What to work on → Return every line of the rows below unchanged and in the same order.

-------- The input

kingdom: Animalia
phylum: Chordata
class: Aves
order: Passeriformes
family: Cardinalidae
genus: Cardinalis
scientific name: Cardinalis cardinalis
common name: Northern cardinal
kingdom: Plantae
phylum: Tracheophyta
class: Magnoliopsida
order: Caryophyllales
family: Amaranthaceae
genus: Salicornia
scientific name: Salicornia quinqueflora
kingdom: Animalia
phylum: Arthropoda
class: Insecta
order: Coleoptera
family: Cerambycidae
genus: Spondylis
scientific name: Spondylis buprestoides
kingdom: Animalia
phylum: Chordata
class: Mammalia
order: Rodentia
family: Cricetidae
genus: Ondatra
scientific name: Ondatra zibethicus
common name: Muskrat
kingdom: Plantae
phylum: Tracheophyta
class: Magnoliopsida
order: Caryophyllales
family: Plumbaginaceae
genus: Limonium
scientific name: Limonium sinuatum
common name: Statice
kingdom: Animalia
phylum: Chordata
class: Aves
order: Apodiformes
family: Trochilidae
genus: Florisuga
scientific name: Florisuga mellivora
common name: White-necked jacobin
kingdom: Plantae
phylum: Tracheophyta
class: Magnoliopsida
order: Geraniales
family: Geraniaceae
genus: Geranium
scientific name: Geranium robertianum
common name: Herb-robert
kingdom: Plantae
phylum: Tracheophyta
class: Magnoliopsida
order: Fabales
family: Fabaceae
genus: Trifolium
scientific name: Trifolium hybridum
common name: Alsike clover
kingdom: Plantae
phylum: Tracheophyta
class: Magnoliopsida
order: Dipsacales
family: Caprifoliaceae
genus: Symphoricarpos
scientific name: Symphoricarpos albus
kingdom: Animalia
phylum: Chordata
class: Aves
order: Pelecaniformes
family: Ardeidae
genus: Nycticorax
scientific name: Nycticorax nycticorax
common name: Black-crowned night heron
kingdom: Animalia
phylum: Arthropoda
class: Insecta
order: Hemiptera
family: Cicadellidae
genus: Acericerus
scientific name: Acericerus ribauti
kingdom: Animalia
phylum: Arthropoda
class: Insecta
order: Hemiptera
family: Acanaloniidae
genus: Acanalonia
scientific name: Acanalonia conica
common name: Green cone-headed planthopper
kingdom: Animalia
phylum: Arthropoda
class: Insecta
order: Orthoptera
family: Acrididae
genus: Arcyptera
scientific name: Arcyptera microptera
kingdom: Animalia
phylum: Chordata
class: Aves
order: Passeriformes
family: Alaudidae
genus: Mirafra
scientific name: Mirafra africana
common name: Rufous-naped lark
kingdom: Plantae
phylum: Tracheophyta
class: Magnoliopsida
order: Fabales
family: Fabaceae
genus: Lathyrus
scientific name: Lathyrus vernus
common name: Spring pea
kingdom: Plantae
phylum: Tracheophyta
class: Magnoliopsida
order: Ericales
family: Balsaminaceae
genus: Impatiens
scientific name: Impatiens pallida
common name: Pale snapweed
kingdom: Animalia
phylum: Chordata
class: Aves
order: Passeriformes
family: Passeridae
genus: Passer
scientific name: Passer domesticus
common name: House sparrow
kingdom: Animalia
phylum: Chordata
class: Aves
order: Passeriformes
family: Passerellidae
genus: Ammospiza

----------------

Expected output →
kingdom: Animalia
phylum: Chordata
class: Aves
order: Passeriformes
family: Cardinalidae
genus: Cardinalis
scientific name: Cardinalis cardinalis
common name: Northern cardinal
kingdom: Plantae
phylum: Tracheophyta
class: Magnoliopsida
order: Caryophyllales
family: Amaranthaceae
genus: Salicornia
scientific name: Salicornia quinqueflora
kingdom: Animalia
phylum: Arthropoda
class: Insecta
order: Coleoptera
family: Cerambycidae
genus: Spondylis
scientific name: Spondylis buprestoides
kingdom: Animalia
phylum: Chordata
class: Mammalia
order: Rodentia
family: Cricetidae
genus: Ondatra
scientific name: Ondatra zibethicus
common name: Muskrat
kingdom: Plantae
phylum: Tracheophyta
class: Magnoliopsida
order: Caryophyllales
family: Plumbaginaceae
genus: Limonium
scientific name: Limonium sinuatum
common name: Statice
kingdom: Animalia
phylum: Chordata
class: Aves
order: Apodiformes
family: Trochilidae
genus: Florisuga
scientific name: Florisuga mellivora
common name: White-necked jacobin
kingdom: Plantae
phylum: Tracheophyta
class: Magnoliopsida
order: Geraniales
family: Geraniaceae
genus: Geranium
scientific name: Geranium robertianum
common name: Herb-robert
kingdom: Plantae
phylum: Tracheophyta
class: Magnoliopsida
order: Fabales
family: Fabaceae
genus: Trifolium
scientific name: Trifolium hybridum
common name: Alsike clover
kingdom: Plantae
phylum: Tracheophyta
class: Magnoliopsida
order: Dipsacales
family: Caprifoliaceae
genus: Symphoricarpos
scientific name: Symphoricarpos albus
kingdom: Animalia
phylum: Chordata
class: Aves
order: Pelecaniformes
family: Ardeidae
genus: Nycticorax
scientific name: Nycticorax nycticorax
common name: Black-crowned night heron
kingdom: Animalia
phylum: Arthropoda
class: Insecta
order: Hemiptera
family: Cicadellidae
genus: Acericerus
scientific name: Acericerus ribauti
kingdom: Animalia
phylum: Arthropoda
class: Insecta
order: Hemiptera
family: Acanaloniidae
genus: Acanalonia
scientific name: Acanalonia conica
common name: Green cone-headed planthopper
kingdom: Animalia
phylum: Arthropoda
class: Insecta
order: Orthoptera
family: Acrididae
genus: Arcyptera
scientific name: Arcyptera microptera
kingdom: Animalia
phylum: Chordata
class: Aves
order: Passeriformes
family: Alaudidae
genus: Mirafra
scientific name: Mirafra africana
common name: Rufous-naped lark
kingdom: Plantae
phylum: Tracheophyta
class: Magnoliopsida
order: Fabales
family: Fabaceae
genus: Lathyrus
scientific name: Lathyrus vernus
common name: Spring pea
kingdom: Plantae
phylum: Tracheophyta
class: Magnoliopsida
order: Ericales
family: Balsaminaceae
genus: Impatiens
scientific name: Impatiens pallida
common name: Pale snapweed
kingdom: Animalia
phylum: Chordata
class: Aves
order: Passeriformes
family: Passeridae
genus: Passer
scientific name: Passer domesticus
common name: House sparrow
kingdom: Animalia
phylum: Chordata
class: Aves
order: Passeriformes
family: Passerellidae
genus: Ammospiza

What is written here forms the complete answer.